Well, there are some people in the world that would probably want to kill me for eating a ham sandwich, but the nice thing about living in wogarama is the quality of the smallgoods - most of the time.
There are two uber-wog delis around the corner. Around the corner being maybe a kilometer and a bit. My favourite one is very small and pokey - if there are more than 3 customers in the shop, you are rubbing shoulders with all of them. I have not been into the other one in years, but I was forced to go there today because it is the only deli that will fit our pram. In the good old days, I could have just parked it and monkey out the front and left them there whilst I went shopping. These days, that is a good way to end up in front of a judge. Hell, it is probably a one-way ticket onto Today Tonight as the Villainous Parent of the Week.
So monkey had to come with me, which meant going to the deli with the wider aisles.
I discovered a few things.
Service is much faster in the big deli - probably because the staff are not climbing over the top of one another behind the counter.

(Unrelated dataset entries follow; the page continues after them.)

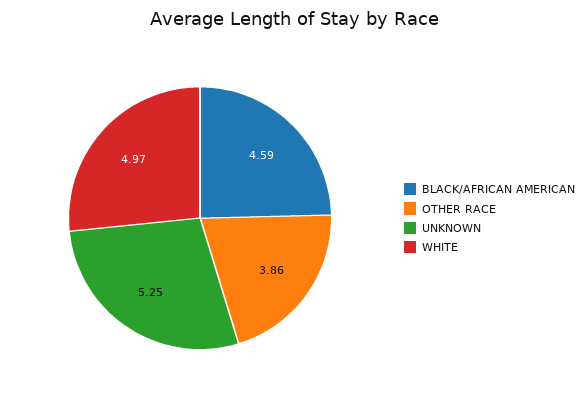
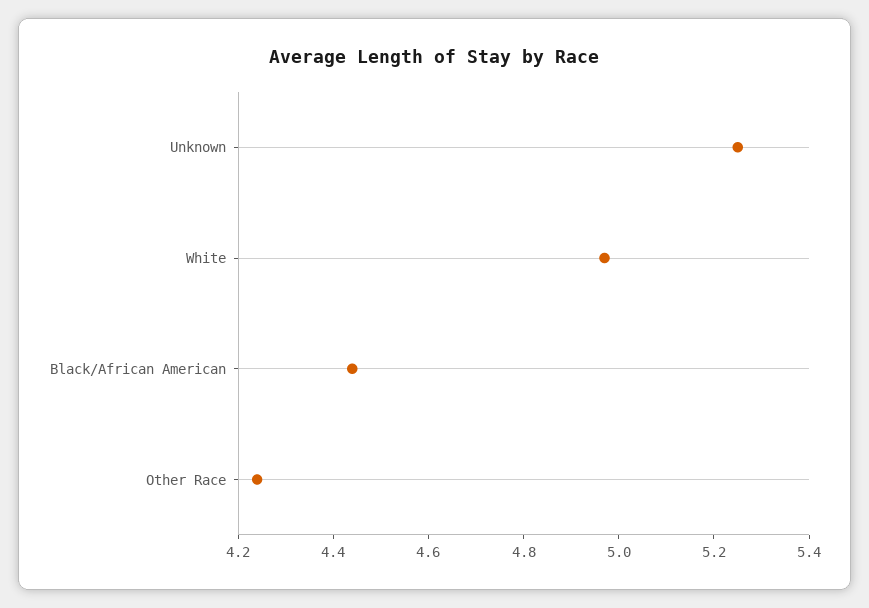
BLACK/AFRICAN AMERICAN: 4.59 -> 4.45
OTHER RACE: 3.86 -> 4.25

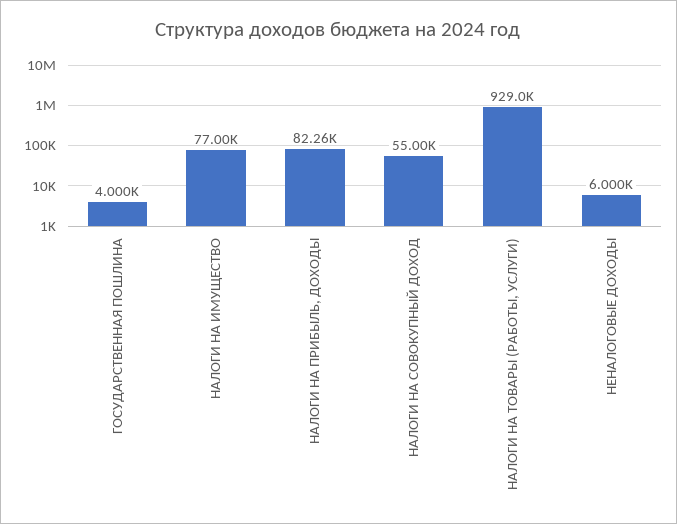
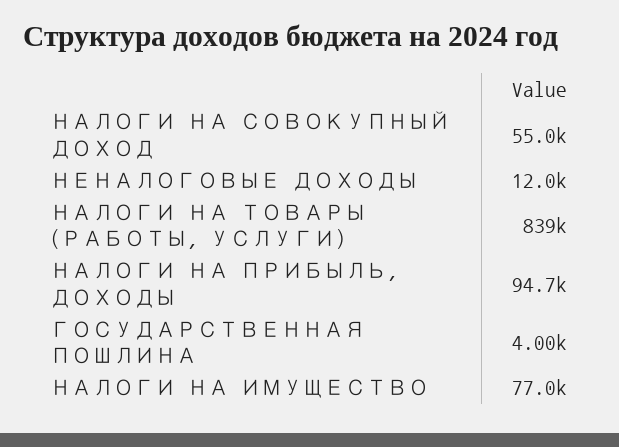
НАЛОГИ НА ПРИБЫЛЬ, ДОХОДЫ: 82260 -> 94700
НАЛОГИ НА ТОВАРЫ (РАБОТЫ, УСЛУГИ): 929000 -> 839000
НЕНАЛОГОВЫЕ ДОХОДЫ: 6000 -> 12000

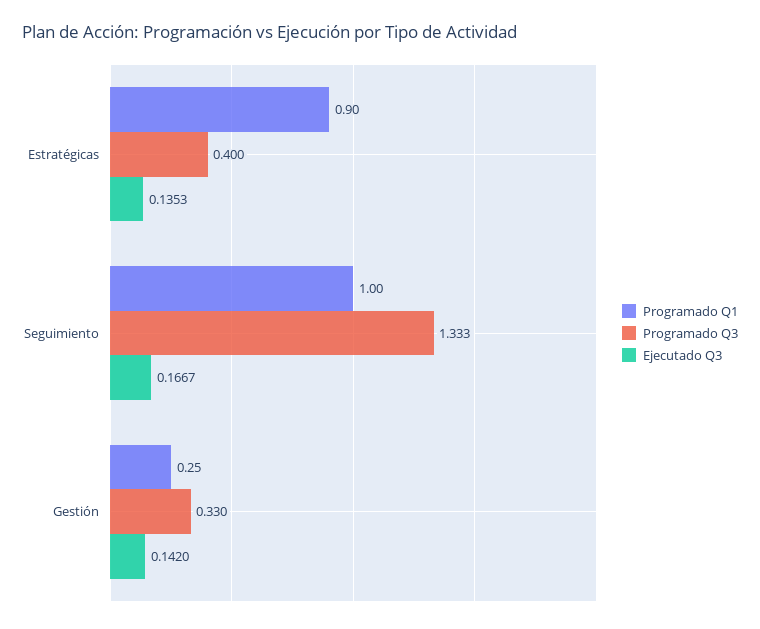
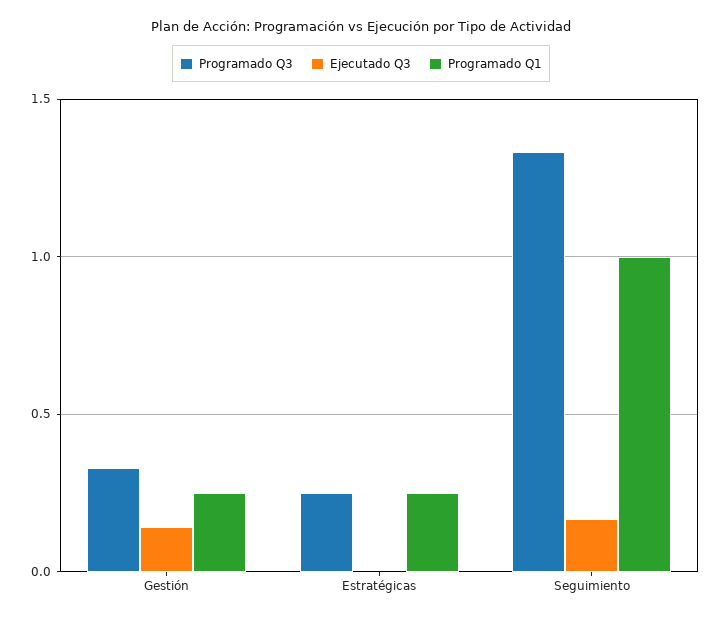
Programado Q1, Estratégicas: 0.9 -> 0.25
Programado Q3, Estratégicas: 0.4 -> 0.25
Ejecutado Q3, Estratégicas: 0.1353 -> 0

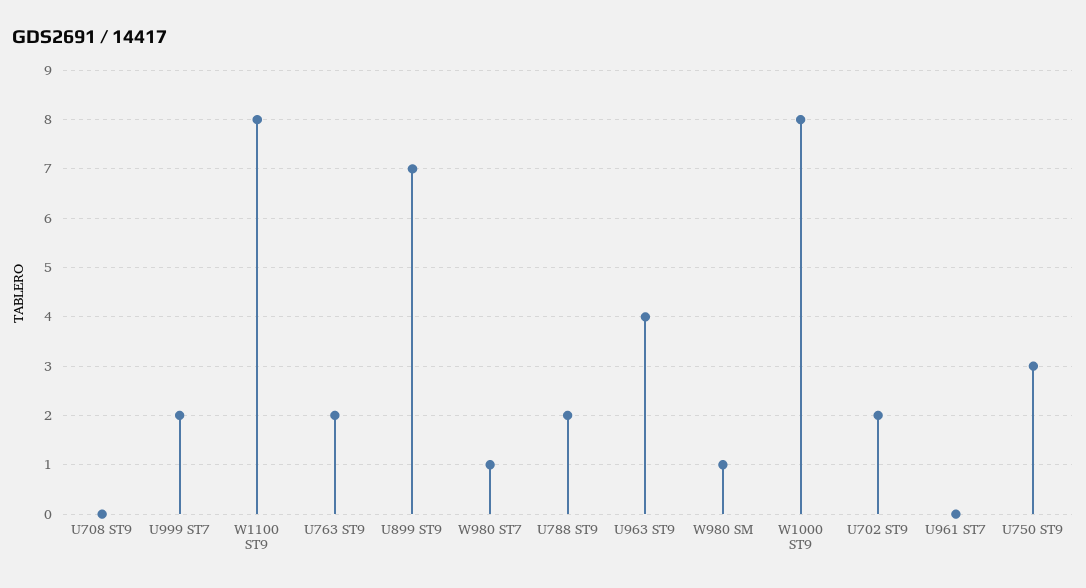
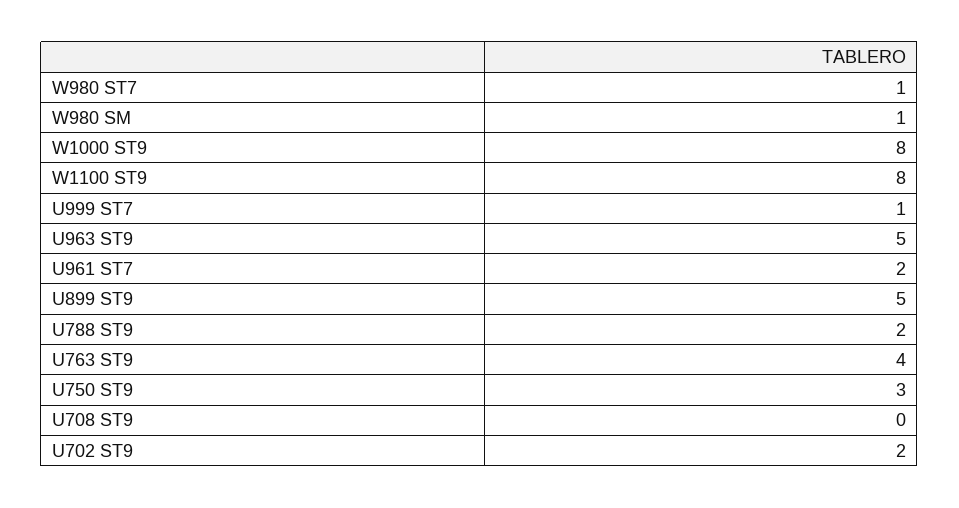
U999 ST7: 2 -> 1
U763 ST9: 2 -> 4
U899 ST9: 7 -> 5
U963 ST9: 4 -> 5
U961 ST7: 0 -> 2

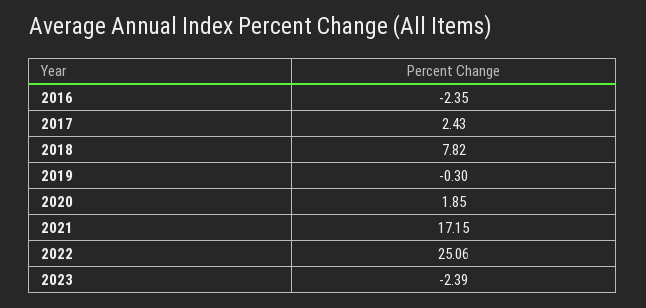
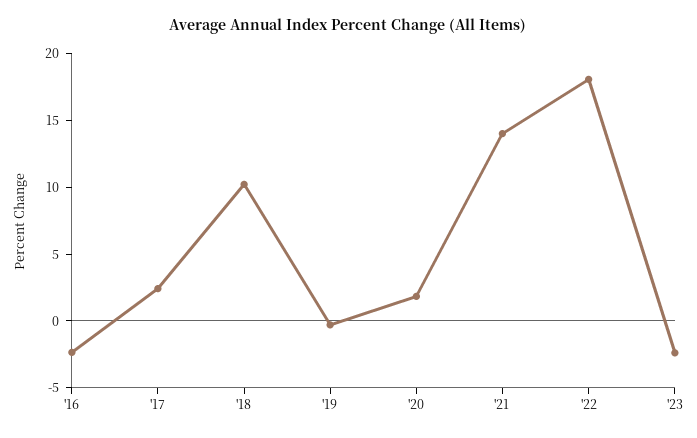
2018: 7.82 -> 10
2021: 17.15 -> 14
2022: 25.06 -> 18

The big deli has very attractive lighting - I looked at the food under the serving counter and wanted to buy it all. The only thing that saved me was the small boot on the pram, and the unliklihood of monkey being able to crawl all the way home. Otherwise, I would have kicked him out of the pram and filled the pram with stuffed olives and roasted capsicum and all that sort of stuff.
But those advantages count for nought if the food is actually not up to scratch. I bought some bread and ham and when I got home, made a ham sandwich for lunch.
My jaw now aches from trying to crunch through the bread roll that I bought. When I bake bread, I usually curse myself for turning out a tray covered in rock cakes. Well, I am not the only person turning out bread that is brick-like. It was good bread, but bugger me, was it tough.
The ham was not up to speed either. I think the squeezy deli must buy in a better product, and they shave it really fine when they put it on the big finger slicing machine. The more spacious deli sliced it the way I slice bread - into big fat chunks. OK, it was not that chunky, but compared to the paper thin slices that I am used to, the ham was the thickness of a T-bone steak.
It just didn't do it for me.
The local muslim terrorists can feel free to blow up the capacious wogarama, but I will be really put out if they proclaim jihad against the squishy deli. Not that the midget deli sells the worlds softest bread either - it's fine on the day it was baked, but a day later, it has generally dried out like biltong and is only fit for smearing with olive oil and turning into bruscetta.
Which I guess is where bruscetta comes from - it is a way to use up stale bread. That's the difference between top notch wog crusts and your average Tip Top "bread". I won't deign to call it bread - it's really just white sawdust in a plastic bag.
Tip Top bread is still all soft and squishy a week after it was purchased. It retains its essential mushiness long after a normal loaf has gone hard and mouldy. It's good for making sandwiches for days - it takes about a week before it gets to the point where the only way to make it edible is to toast it. I hate it. Except if I am making peanut butter and ham sandwiches - it is the only bread for that.
Anyway, the wog bread has a shelf life of about 12 hours. After that, it's like chewing on a fence post. At that point, it can only be resurrected by moisturising it with olive oil, toasting it and perhaps topping it with chopped tomato and stuff. Can you imagine getting out your pastry brush and brushing olive oil onto Tip Top bread and toasting it? Get off the grass! That is such a bizarre thought, it makes my head spin. All it shows is that Tip Top have managed to develop a process to turn wheat flour into crap. Me - I'm with the wogs.